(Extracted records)
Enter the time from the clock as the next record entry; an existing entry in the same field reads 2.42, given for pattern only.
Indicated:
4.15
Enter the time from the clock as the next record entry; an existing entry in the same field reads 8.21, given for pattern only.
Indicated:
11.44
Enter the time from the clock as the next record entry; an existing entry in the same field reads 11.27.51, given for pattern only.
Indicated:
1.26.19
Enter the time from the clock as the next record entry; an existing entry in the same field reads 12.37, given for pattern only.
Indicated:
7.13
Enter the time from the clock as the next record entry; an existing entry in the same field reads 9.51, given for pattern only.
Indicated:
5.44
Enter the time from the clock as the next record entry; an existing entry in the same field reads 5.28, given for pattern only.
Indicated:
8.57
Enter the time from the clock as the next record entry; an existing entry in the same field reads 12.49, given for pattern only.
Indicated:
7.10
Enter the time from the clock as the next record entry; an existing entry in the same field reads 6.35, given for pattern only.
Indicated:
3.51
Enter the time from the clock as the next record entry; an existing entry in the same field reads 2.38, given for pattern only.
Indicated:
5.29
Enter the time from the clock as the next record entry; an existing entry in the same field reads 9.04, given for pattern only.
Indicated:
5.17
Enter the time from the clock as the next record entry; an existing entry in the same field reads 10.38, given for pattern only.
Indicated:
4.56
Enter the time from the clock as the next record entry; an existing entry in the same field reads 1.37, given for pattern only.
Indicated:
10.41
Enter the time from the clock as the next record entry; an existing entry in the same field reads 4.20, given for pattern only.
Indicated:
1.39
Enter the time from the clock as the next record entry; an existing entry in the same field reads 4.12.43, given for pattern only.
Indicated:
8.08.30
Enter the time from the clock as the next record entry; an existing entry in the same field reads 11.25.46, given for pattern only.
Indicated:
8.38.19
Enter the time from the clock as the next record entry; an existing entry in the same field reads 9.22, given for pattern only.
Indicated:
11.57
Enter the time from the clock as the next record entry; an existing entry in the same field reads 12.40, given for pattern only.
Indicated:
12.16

__To do__. Copy out every line of the material above word for word.

__Written solution__.
Enter the time from the clock as the next record entry; an existing entry in the same field reads 2.42, given for pattern only.
Indicated:
4.15
Enter the time from the clock as the next record entry; an existing entry in the same field reads 8.21, given for pattern only.
Indicated:
11.44
Enter the time from the clock as the next record entry; an existing entry in the same field reads 11.27.51, given for pattern only.
Indicated:
1.26.19
Enter the time from the clock as the next record entry; an existing entry in the same field reads 12.37, given for pattern only.
Indicated:
7.13
Enter the time from the clock as the next record entry; an existing entry in the same field reads 9.51, given for pattern only.
Indicated:
5.44
Enter the time from the clock as the next record entry; an existing entry in the same field reads 5.28, given for pattern only.
Indicated:
8.57
Enter the time from the clock as the next record entry; an existing entry in the same field reads 12.49, given for pattern only.
Indicated:
7.10
Enter the time from the clock as the next record entry; an existing entry in the same field reads 6.35, given for pattern only.
Indicated:
3.51
Enter the time from the clock as the next record entry; an existing entry in the same field reads 2.38, given for pattern only.
Indicated:
5.29
Enter the time from the clock as the next record entry; an existing entry in the same field reads 9.04, given for pattern only.
Indicated:
5.17
Enter the time from the clock as the next record entry; an existing entry in the same field reads 10.38, given for pattern only.
Indicated:
4.56
Enter the time from the clock as the next record entry; an existing entry in the same field reads 1.37, given for pattern only.
Indicated:
10.41
Enter the time from the clock as the next record entry; an existing entry in the same field reads 4.20, given for pattern only.
Indicated:
1.39
Enter the time from the clock as the next record entry; an existing entry in the same field reads 4.12.43, given for pattern only.
Indicated:
8.08.30
Enter the time from the clock as the next record entry; an existing entry in the same field reads 11.25.46, given for pattern only.
Indicated:
8.38.19
Enter the time from the clock as the next record entry; an existing entry in the same field reads 9.22, given for pattern only.
Indicated:
11.57
Enter the time from the clock as the next record entry; an existing entry in the same field reads 12.40, given for pattern only.
Indicated:
12.16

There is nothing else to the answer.